Entries drawn from a collection
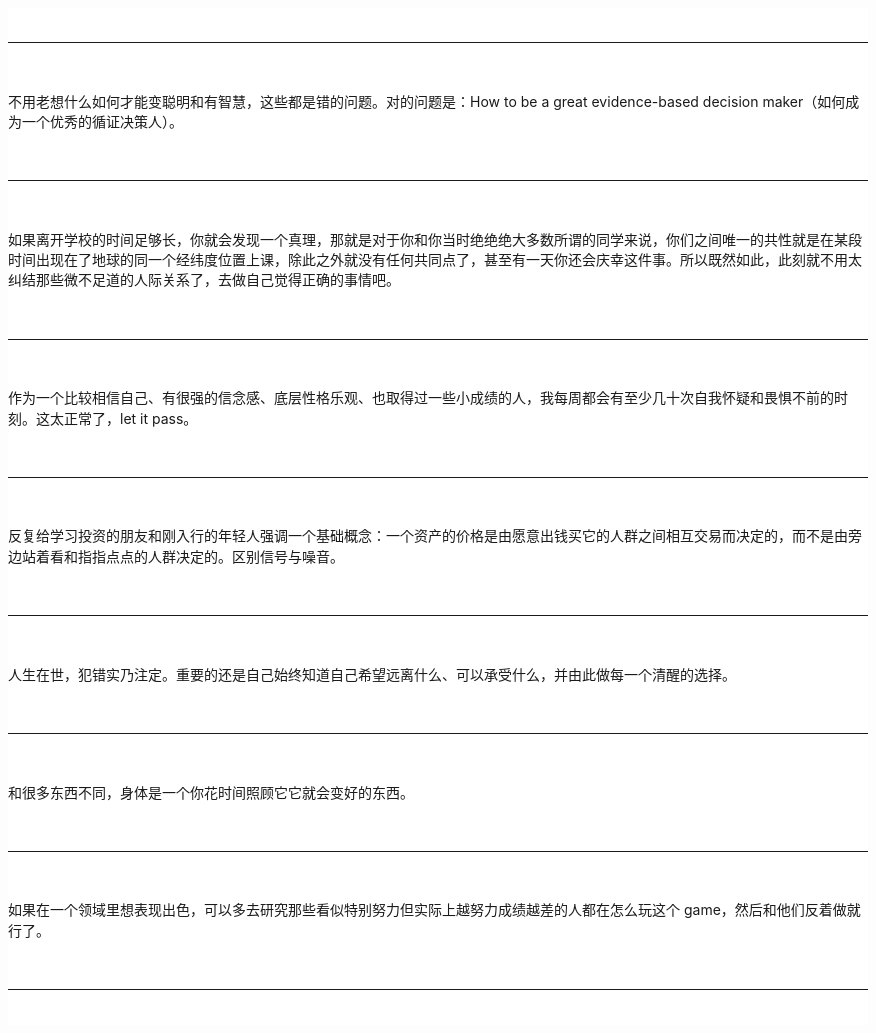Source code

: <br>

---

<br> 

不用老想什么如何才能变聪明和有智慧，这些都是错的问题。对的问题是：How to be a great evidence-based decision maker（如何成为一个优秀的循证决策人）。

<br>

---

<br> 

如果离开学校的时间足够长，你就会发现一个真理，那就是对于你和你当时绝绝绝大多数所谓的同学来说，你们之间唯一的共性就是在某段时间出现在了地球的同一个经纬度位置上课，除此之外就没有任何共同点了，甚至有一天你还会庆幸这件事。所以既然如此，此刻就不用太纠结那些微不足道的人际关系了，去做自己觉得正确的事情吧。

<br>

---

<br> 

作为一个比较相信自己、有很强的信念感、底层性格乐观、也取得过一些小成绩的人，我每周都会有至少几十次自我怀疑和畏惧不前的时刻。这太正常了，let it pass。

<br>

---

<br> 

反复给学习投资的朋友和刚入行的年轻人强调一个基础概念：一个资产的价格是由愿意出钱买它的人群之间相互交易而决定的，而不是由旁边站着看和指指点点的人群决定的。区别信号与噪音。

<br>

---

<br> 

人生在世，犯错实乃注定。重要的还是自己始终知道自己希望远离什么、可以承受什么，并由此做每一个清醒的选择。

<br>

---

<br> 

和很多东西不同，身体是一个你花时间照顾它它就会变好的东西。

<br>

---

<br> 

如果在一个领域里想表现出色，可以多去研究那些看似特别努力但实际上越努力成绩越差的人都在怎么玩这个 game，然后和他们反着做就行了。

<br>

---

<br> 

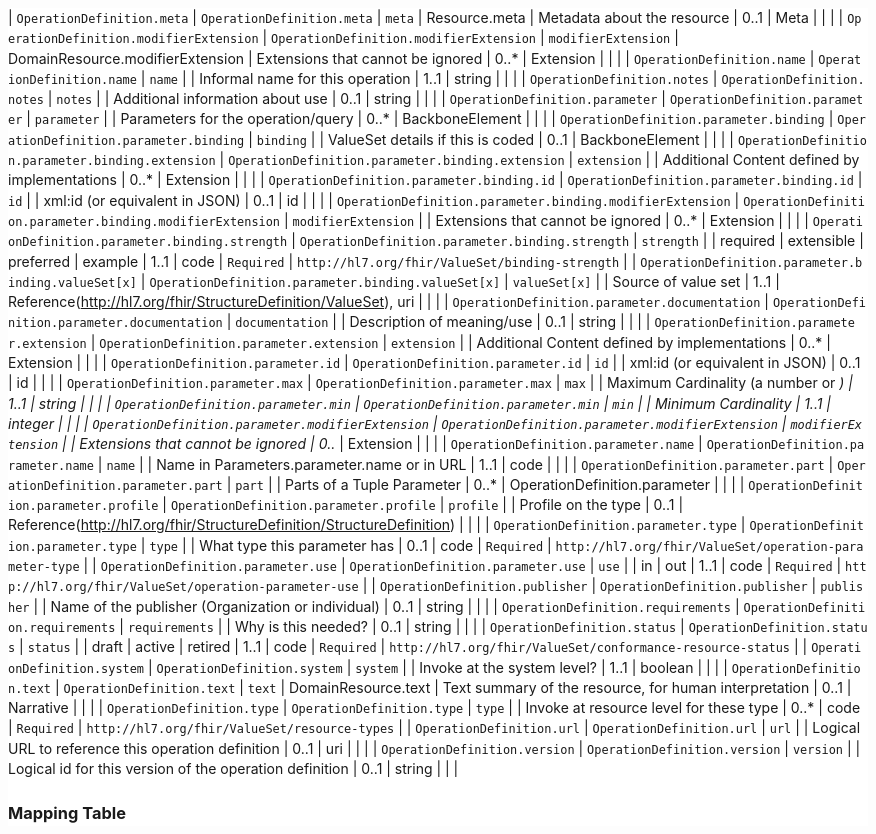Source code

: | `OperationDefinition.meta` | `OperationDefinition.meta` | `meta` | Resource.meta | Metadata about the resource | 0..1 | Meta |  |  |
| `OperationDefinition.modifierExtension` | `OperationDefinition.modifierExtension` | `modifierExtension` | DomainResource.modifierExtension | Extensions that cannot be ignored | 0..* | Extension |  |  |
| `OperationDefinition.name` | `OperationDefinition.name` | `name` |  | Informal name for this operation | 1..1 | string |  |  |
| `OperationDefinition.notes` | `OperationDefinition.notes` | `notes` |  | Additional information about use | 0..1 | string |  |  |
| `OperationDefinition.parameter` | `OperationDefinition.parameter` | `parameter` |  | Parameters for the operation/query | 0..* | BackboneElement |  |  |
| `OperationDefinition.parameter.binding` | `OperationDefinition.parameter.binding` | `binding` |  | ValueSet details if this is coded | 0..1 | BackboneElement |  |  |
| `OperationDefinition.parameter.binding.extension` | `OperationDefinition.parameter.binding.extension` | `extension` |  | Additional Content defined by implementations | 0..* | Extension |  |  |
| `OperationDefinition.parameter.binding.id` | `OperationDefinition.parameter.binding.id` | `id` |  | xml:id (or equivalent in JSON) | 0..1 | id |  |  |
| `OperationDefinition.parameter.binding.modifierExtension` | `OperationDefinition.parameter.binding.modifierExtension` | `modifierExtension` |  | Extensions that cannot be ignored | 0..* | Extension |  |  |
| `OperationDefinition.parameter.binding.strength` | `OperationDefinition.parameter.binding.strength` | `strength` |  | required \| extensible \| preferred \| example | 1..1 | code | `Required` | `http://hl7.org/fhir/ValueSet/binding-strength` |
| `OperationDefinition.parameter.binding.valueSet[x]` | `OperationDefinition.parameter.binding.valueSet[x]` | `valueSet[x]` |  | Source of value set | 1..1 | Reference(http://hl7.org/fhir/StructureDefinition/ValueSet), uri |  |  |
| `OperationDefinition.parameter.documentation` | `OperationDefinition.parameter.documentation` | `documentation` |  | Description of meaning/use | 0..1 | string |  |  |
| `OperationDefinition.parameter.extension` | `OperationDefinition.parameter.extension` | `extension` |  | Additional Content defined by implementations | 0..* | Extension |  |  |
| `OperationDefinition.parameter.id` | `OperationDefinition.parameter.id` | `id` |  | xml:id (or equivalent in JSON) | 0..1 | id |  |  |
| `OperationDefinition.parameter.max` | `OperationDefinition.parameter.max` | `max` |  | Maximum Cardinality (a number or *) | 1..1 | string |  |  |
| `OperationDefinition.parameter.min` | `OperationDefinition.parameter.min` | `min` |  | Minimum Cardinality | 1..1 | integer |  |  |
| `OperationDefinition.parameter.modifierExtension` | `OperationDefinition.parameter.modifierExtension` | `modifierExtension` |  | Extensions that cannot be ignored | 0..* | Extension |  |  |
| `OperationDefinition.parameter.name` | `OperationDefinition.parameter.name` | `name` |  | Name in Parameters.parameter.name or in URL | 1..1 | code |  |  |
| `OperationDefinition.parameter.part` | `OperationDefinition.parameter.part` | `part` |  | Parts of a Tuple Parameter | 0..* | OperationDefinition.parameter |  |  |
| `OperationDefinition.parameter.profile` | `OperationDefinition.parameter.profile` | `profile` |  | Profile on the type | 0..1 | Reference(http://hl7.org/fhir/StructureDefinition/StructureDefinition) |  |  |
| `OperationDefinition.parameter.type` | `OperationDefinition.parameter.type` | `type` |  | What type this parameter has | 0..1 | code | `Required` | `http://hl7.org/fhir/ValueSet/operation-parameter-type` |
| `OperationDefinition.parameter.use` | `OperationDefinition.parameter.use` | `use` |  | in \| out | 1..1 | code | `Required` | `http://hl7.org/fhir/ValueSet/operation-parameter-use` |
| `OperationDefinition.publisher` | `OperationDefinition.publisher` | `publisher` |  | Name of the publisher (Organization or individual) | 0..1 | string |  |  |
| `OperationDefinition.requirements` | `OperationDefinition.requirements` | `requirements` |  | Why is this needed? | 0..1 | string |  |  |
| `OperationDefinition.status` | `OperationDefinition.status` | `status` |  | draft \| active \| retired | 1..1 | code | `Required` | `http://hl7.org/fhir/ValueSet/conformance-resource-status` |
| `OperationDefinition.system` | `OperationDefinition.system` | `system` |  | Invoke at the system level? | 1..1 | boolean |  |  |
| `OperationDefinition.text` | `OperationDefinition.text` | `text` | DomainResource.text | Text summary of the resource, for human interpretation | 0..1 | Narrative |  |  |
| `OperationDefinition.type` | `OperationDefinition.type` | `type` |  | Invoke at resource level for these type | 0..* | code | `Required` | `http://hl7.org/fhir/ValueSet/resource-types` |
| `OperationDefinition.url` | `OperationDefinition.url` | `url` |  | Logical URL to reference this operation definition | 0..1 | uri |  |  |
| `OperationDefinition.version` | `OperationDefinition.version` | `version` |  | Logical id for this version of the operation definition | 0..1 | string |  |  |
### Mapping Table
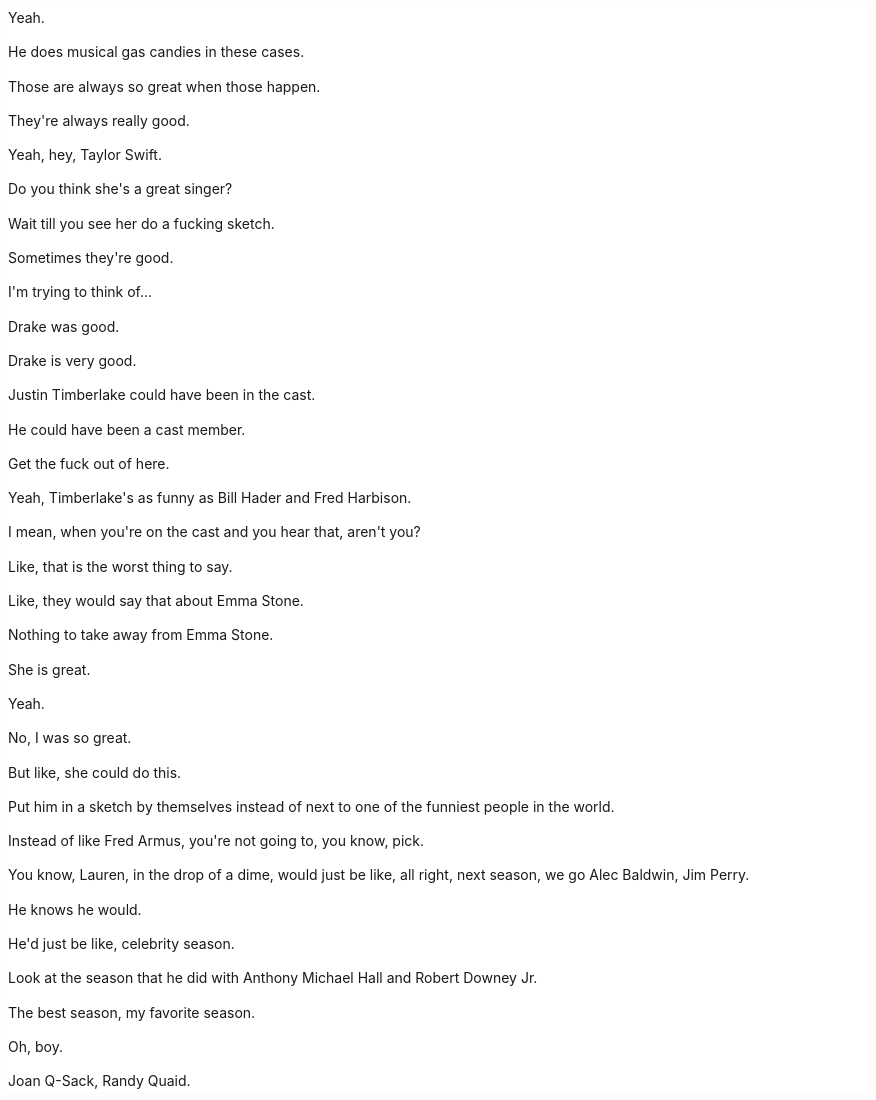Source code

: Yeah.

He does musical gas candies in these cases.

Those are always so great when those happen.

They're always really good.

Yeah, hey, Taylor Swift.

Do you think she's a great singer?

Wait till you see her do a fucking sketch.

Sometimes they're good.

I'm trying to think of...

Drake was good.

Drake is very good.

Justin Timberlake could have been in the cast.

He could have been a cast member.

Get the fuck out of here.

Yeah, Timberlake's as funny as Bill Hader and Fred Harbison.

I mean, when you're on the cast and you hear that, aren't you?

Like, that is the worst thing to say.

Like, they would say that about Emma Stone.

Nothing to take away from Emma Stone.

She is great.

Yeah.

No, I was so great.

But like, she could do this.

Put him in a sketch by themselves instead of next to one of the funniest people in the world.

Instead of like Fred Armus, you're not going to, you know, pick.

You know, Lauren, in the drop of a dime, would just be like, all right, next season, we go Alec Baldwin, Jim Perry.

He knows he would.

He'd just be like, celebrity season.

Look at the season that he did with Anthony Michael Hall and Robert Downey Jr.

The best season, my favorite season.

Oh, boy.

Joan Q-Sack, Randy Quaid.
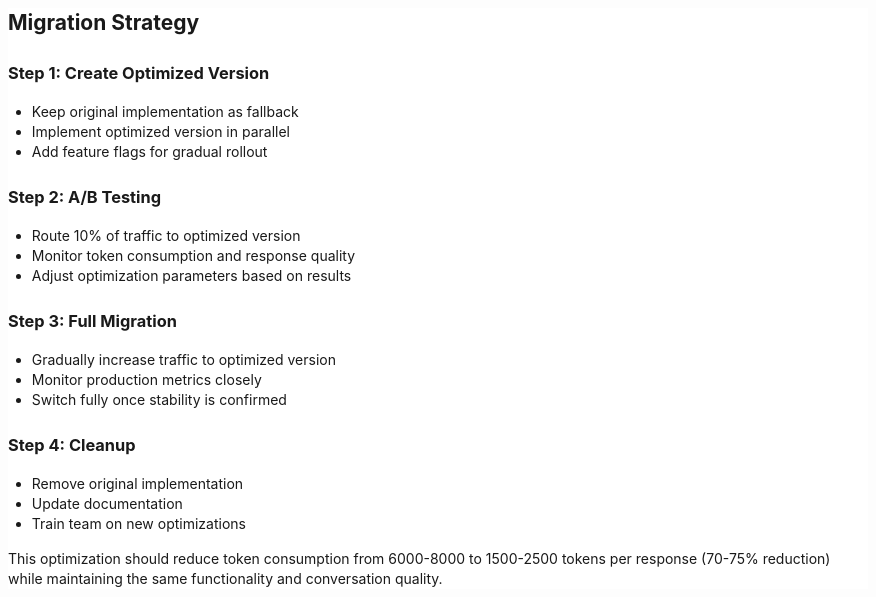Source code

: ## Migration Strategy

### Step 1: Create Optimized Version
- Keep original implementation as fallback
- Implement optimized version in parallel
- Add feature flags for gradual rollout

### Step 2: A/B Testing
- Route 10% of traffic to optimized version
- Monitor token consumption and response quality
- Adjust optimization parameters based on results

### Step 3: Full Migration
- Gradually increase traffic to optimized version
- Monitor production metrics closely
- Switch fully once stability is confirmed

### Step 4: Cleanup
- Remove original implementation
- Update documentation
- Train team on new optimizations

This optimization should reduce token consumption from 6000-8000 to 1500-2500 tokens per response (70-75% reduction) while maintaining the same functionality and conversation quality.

**EXERCISE DIRECTIONS:** Write out the material from the line with "But like, she could do this." up to and including the line with "## Migration Strategy" as a numbered list, skipping blank lines. Leave the pictures out of your answer.

**SOLUTION BELOW:**
1. But like, she could do this.
2. Put him in a sketch by themselves instead of next to one of the funniest people in the world.
3. Instead of like Fred Armus, you're not going to, you know, pick.
4. You know, Lauren, in the drop of a dime, would just be like, all right, next season, we go Alec Baldwin, Jim Perry.
5. He knows he would.
6. He'd just be like, celebrity season.
7. Look at the season that he did with Anthony Michael Hall and Robert Downey Jr.
8. The best season, my favorite season.
9. Oh, boy.
10. Joan Q-Sack, Randy Quaid.
11. Source code
12. : ## Migration Strategy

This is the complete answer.